Лелька спряталась в воду по плечи, посмотрела на бабушку. Та на нее. Лелька помотала головой. Бабушка поджала губы – вроде бы расстроилась, вроде бы нет.
– Ты работай, Ирочка, мы тут без тебя ничего, потерпим, – пообещала она, забирая ковшик.
– Точно?
Мама была здесь, с ними, но и не была. От снега тушь на ее ресницах размазалась, и казалось, что мама плакала. Лелька потянулась к ней, прижалась щекой, позволила погладить себя холодными пальцами.
– Ну, пойду тогда, хорошо? – решилась мама, встала, вытерла руки и вышла, плотно прикрыв за собой дверь.

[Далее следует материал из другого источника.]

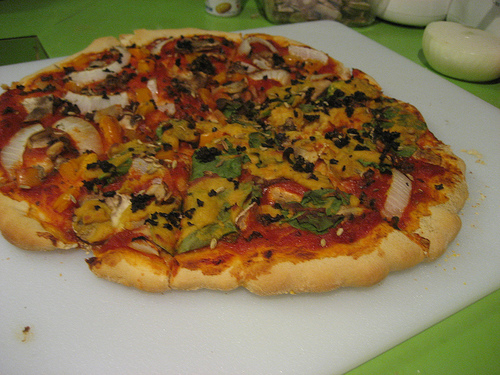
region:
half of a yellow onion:
[420, 20, 498, 81]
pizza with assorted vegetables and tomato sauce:
[0, 26, 468, 296]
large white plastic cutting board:
[2, 18, 497, 373]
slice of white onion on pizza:
[51, 114, 102, 152]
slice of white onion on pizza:
[382, 167, 412, 222]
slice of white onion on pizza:
[2, 123, 42, 170]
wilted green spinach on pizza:
[286, 187, 355, 233]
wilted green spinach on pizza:
[189, 150, 250, 179]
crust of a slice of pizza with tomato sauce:
[170, 226, 423, 296]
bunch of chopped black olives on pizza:
[194, 145, 224, 164]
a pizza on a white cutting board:
[6, 19, 471, 298]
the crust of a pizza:
[260, 264, 352, 294]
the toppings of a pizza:
[144, 94, 273, 204]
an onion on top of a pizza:
[59, 114, 104, 161]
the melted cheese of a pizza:
[194, 184, 214, 214]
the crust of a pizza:
[137, 21, 224, 42]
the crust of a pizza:
[424, 171, 469, 259]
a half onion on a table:
[421, 20, 498, 85]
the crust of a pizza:
[2, 197, 68, 258]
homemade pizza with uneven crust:
[4, 25, 469, 296]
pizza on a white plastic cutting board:
[1, 19, 495, 374]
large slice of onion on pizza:
[377, 165, 413, 222]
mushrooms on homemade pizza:
[28, 131, 70, 161]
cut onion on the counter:
[418, 17, 498, 84]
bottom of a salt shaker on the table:
[204, 0, 244, 17]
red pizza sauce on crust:
[245, 231, 376, 250]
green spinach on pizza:
[187, 148, 249, 179]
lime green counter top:
[4, 3, 495, 370]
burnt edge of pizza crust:
[82, 253, 102, 270]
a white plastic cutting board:
[6, 20, 498, 373]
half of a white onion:
[420, 23, 498, 80]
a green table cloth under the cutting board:
[5, 2, 493, 369]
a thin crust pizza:
[6, 29, 465, 284]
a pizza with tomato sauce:
[12, 26, 469, 290]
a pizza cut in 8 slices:
[5, 27, 467, 289]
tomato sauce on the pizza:
[6, 46, 437, 236]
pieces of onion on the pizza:
[5, 38, 410, 218]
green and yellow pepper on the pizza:
[68, 80, 417, 238]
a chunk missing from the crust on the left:
[49, 235, 104, 267]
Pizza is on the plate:
[1, 15, 486, 302]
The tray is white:
[8, 297, 255, 370]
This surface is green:
[393, 325, 499, 371]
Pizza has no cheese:
[3, 23, 470, 307]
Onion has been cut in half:
[411, 6, 498, 93]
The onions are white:
[410, 14, 497, 101]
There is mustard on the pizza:
[84, 99, 341, 302]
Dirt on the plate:
[7, 298, 131, 352]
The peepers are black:
[163, 117, 252, 182]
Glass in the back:
[193, 3, 378, 45]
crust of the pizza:
[300, 260, 381, 293]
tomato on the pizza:
[147, 112, 181, 123]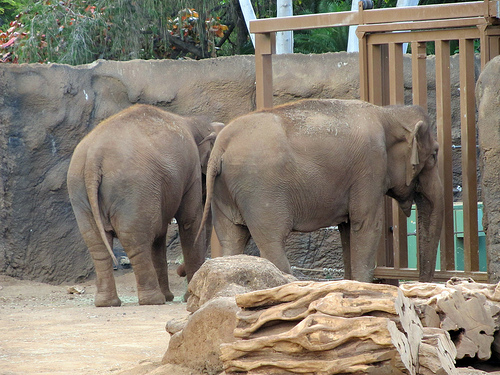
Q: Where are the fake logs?
A: In the elephant cage.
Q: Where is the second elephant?
A: In the cage.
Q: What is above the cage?
A: Grass and weeds.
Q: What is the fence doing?
A: Holding the elephants in.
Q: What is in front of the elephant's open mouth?
A: A trunk.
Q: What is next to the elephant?
A: A gray stone wall.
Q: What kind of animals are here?
A: Elephants.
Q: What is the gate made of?
A: Wood.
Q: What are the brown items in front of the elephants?
A: Logs.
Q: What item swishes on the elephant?
A: Tail.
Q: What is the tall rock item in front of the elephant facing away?
A: A wall.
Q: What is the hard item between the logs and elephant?
A: A boulder.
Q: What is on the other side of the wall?
A: Trees.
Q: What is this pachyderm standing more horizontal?
A: Elephant.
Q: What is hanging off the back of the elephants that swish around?
A: Tails.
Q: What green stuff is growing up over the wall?
A: Grass.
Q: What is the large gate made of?
A: Metal.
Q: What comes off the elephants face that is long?
A: Trunk.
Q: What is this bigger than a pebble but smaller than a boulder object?
A: A Large Rock.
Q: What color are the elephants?
A: Gray.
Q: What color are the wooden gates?
A: Brown.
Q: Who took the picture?
A: A tourist.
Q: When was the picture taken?
A: In the afternoon.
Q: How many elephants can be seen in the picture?
A: Two.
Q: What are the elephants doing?
A: Waiting to be fed.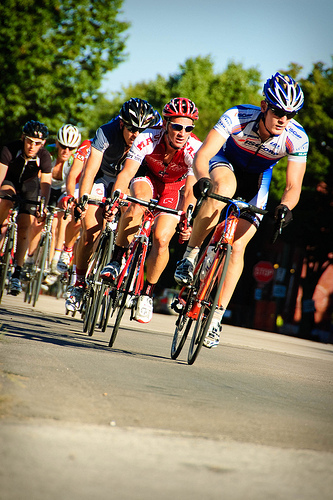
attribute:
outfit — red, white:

Лелька замерла, предчувствуя новые слезы. Но слез в себе не нашла. Без мамы она становилась всех однее. А тут не стала. Бабушка осталась с ней. И бабушкина мама тоже.
– Барыня-барыня, – прошептала Лелька. – Сударыня-барыня.
И протянула бабушке мыльце, пахнущее летом и ромашками. Горячим паром посреди бесконечно злой зимы.
Про чужие стулья и край мира
– Надо идти, – сказала мама, но осталась сидеть, только чашку отодвинула.
Чашка была красивая. Замечательная была чашка. Белая, пузатая, с голубым цветком на гладком боку. Лелька таких цветков в жизни еще не видела – лепестки узкие, из желтой серединки торчат усики, на каждом круглая пуховка. Так и хотелось подобраться поближе, обнюхать хорошенько, может, даже лизнуть. Вдруг настоящий? Но мама нашла чашку первой, тут же плеснула в нее кипятком, досыпала ложку кофе, сверху ложку сахара, и принялась пить, недовольно оглядываясь на грустные развалы брошенной мебели.
Вещей осталось много. Ни конца ни краю им, как сказала бы бабуля, но она еще не вернулась с дежурства и безобразия этого не видела.
– Удружила Надька, нечего сказать, – ворчала мама, прихлебывая хозяйский кофе. – Это мы до лета не разгребем.
Тетя Надя уехала на материк прошлый рейсом. Побросала одежду в чемодан, расцеловала на прощание притихшую маму, всхлипывающую бабулю, саму Лельку – и была такова. От поцелуя на щеке остался липкий след, и Лелька все не могла стереть его, прислушиваясь, как шепчутся за стеной.
– Одни мы остались, Ирочка, страшно-то как…
– Ничего не одни, Виктор Иваныч еще!
– Ой, да ну его!
– Тихо-тихо, разбудишь…
– А я не сплю! – хотела сказать Лелька и вскочить с кровати, но веки стали тяжелыми, и она взаправдашне уснула.
А поутру мама отыскала в шкафу старые джинсы, застиранную футболку, бодро натянула их на себя и даже волосы повязала косыночкой, чтобы не мешали.
– А ты куда? – спросила Лелька, аккуратно проделывая траншею в завалах манной каши, чтобы растопленное масло потекло к краю тарелки, где поджидало его малиновое варенье, привезенное с материка прошлым летом.
– Не ты, а мы, – ответила мама, доставая с полки Лелькин спортивный костюм. – Доедай скорее – и пошли!
Конечно, поверх спортивного костюма пришлось натягивать синий колючий свитер, весь расшитый белыми розочками, а под него майку и теплые колготки с начесом, но дело того стоило. Когда они вышли на улицу, мама в розовом стеганом пуховике, а Лелька в дутом комбинезоне на импортном синтепоне, в лицо им тут же задул ледяной ветер. Тоненькая полосочка щек между шарфом, завязанным выше рта, и шапкой, натянутой по самые глаза, раскраснелась. Сразу стало жарко и холодно. Мама крепко сжала Лелькину ладошку, их варежки тут же слиплись. Ступени высокого крылечка успело занести пургой. Спускаться нужно было медленно и осторожно – упадешь, а подняться на ветру ох как не просто. Лелька тихонечко считала про себя, чтобы не пропустить последнюю, самую коварную ступеньку. Раз. Два. Три. Левый ботиночек соскользнул с края, мама тут же дернула Лельку на себя, удержала на ногах. Обошлось. Они перевели дух. Четыре. Пять. Все. До соседнего подъезда путь близкий, не успеешь замерзнуть, уже на месте.